**** RECORDS SHOWN

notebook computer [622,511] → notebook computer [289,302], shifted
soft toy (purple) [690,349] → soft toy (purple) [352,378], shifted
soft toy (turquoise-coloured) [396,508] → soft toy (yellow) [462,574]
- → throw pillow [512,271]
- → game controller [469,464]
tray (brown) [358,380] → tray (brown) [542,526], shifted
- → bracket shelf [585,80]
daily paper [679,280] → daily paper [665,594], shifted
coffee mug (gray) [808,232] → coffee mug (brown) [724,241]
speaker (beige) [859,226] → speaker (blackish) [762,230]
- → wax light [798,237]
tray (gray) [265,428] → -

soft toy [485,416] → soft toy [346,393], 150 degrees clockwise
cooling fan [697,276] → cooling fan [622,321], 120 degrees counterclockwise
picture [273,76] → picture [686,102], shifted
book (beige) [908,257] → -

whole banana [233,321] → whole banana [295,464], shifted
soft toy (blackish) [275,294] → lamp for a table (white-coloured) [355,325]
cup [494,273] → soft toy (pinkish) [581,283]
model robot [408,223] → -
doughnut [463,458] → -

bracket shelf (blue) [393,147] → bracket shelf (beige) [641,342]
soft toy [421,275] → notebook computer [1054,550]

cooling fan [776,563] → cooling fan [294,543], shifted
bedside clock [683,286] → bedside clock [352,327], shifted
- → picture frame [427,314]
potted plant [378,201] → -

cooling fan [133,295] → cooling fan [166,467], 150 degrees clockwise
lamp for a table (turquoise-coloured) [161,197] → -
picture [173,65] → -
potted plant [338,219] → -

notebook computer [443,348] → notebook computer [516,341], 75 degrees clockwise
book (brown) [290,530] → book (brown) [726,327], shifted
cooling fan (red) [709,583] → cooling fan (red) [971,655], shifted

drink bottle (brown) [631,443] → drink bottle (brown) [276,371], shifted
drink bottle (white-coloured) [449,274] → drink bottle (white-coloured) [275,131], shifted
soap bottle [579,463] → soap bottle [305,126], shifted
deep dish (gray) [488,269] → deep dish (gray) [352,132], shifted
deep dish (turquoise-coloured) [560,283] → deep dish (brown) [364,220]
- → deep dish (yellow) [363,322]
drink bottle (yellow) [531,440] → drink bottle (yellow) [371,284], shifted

********

» **WHAT YOU NEED TO DO**
Up to and including the line that contains "daily paper [679,280]", output the records above exactly, beginning with their first line.

» **RESPONSE BOX**
notebook computer [622,511] → notebook computer [289,302], shifted
soft toy (purple) [690,349] → soft toy (purple) [352,378], shifted
soft toy (turquoise-coloured) [396,508] → soft toy (yellow) [462,574]
- → throw pillow [512,271]
- → game controller [469,464]
tray (brown) [358,380] → tray (brown) [542,526], shifted
- → bracket shelf [585,80]
daily paper [679,280] → daily paper [665,594], shifted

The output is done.